PIPELINE INSPECTION-Conclusion: Corrosivity modeling helps determine current condition

Nov. 19, 2007
Modeling the corrosivity of liquids transported over the life of a pipeline can determine the current condition of pipelines in which in-line inspection is not possible.

Modeling the corrosivity of liquids transported over the life of a pipeline can determine the current condition of pipelines in which in-line inspection is not possible. Such modeling also allows development of a risk-based approach to extending asset life.

The first part of this two-article series (OGJ, Nov. 5, 2007, p. 92) described the parameters of the risk-based approach and presented the first of two case studies in which use of uncertainty modeling helped assess a pipeline’s current condition.

This second, concluding, article presents the second case study.

North Sea case

A North Sea operator with an extensive subsea pipeline network experienced difficulty in performing inline inspection in many of its pipelines. Proper integrity management, however, required system-wide assurance of integrity.

While the operator routinely collects inspection data from related lines that are accessible (for example when a section of the pipeline crosses the topside process systems or onshore process facilities), this does not on its own provide confidence in the condition of the subsea section of the pipelines and therefore does not satisfy corporate requirements for the assurance of the integrity of each of the pipelines. The operator therefore decided to carry out a comprehensive assessment of all pipelines using the statistical modeling-based approach.

Using this approach to develop a written scheme for examination (WSE) for each pipeline provides an auditable trail and clearly identifies corrosion threats and mitigation measures.
---*---
-- WHAT TO PRODUCE --
Copy out the article on corrosivity modeling for pipeline inspection word for word, from its headline through its final sentence.
---*---
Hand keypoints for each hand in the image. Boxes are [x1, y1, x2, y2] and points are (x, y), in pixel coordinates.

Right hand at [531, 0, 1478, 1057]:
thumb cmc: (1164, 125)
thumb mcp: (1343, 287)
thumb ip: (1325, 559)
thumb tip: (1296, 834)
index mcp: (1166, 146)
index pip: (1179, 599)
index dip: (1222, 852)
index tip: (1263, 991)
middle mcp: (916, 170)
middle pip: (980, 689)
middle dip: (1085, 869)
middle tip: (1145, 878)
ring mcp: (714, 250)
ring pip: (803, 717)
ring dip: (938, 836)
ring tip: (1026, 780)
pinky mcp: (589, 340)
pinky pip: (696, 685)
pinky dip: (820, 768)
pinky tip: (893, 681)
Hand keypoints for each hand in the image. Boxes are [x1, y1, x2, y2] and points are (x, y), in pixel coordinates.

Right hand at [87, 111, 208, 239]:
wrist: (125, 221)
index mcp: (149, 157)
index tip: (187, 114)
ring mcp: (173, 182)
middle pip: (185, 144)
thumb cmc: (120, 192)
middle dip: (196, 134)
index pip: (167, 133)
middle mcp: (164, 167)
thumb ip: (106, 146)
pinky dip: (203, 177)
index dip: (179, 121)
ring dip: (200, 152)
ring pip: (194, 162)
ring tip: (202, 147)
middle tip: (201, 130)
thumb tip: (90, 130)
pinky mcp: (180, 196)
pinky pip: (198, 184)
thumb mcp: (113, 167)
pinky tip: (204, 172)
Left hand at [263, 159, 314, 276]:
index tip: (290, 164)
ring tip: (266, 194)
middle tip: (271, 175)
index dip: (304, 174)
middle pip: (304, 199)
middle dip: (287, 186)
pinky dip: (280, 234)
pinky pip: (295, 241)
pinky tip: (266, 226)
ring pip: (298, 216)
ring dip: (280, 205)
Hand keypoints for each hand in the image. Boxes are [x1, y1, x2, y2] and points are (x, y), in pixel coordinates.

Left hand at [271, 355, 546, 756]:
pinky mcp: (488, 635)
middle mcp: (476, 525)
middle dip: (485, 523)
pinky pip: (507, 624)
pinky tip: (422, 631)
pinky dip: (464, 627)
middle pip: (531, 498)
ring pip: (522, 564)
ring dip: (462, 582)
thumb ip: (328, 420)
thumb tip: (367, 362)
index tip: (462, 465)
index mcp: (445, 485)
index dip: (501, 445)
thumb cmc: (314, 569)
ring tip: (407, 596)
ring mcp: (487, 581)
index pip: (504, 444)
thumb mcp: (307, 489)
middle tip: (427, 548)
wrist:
---*---
-- FINISHED EXERCISE --
PIPELINE INSPECTION-Conclusion: Corrosivity modeling helps determine current condition

Nov. 19, 2007
Modeling the corrosivity of liquids transported over the life of a pipeline can determine the current condition of pipelines in which in-line inspection is not possible.

Modeling the corrosivity of liquids transported over the life of a pipeline can determine the current condition of pipelines in which in-line inspection is not possible. Such modeling also allows development of a risk-based approach to extending asset life.

The first part of this two-article series (OGJ, Nov. 5, 2007, p. 92) described the parameters of the risk-based approach and presented the first of two case studies in which use of uncertainty modeling helped assess a pipeline’s current condition.

This second, concluding, article presents the second case study.

North Sea case

A North Sea operator with an extensive subsea pipeline network experienced difficulty in performing inline inspection in many of its pipelines. Proper integrity management, however, required system-wide assurance of integrity.

While the operator routinely collects inspection data from related lines that are accessible (for example when a section of the pipeline crosses the topside process systems or onshore process facilities), this does not on its own provide confidence in the condition of the subsea section of the pipelines and therefore does not satisfy corporate requirements for the assurance of the integrity of each of the pipelines. The operator therefore decided to carry out a comprehensive assessment of all pipelines using the statistical modeling-based approach.

Using this approach to develop a written scheme for examination (WSE) for each pipeline provides an auditable trail and clearly identifies corrosion threats and mitigation measures.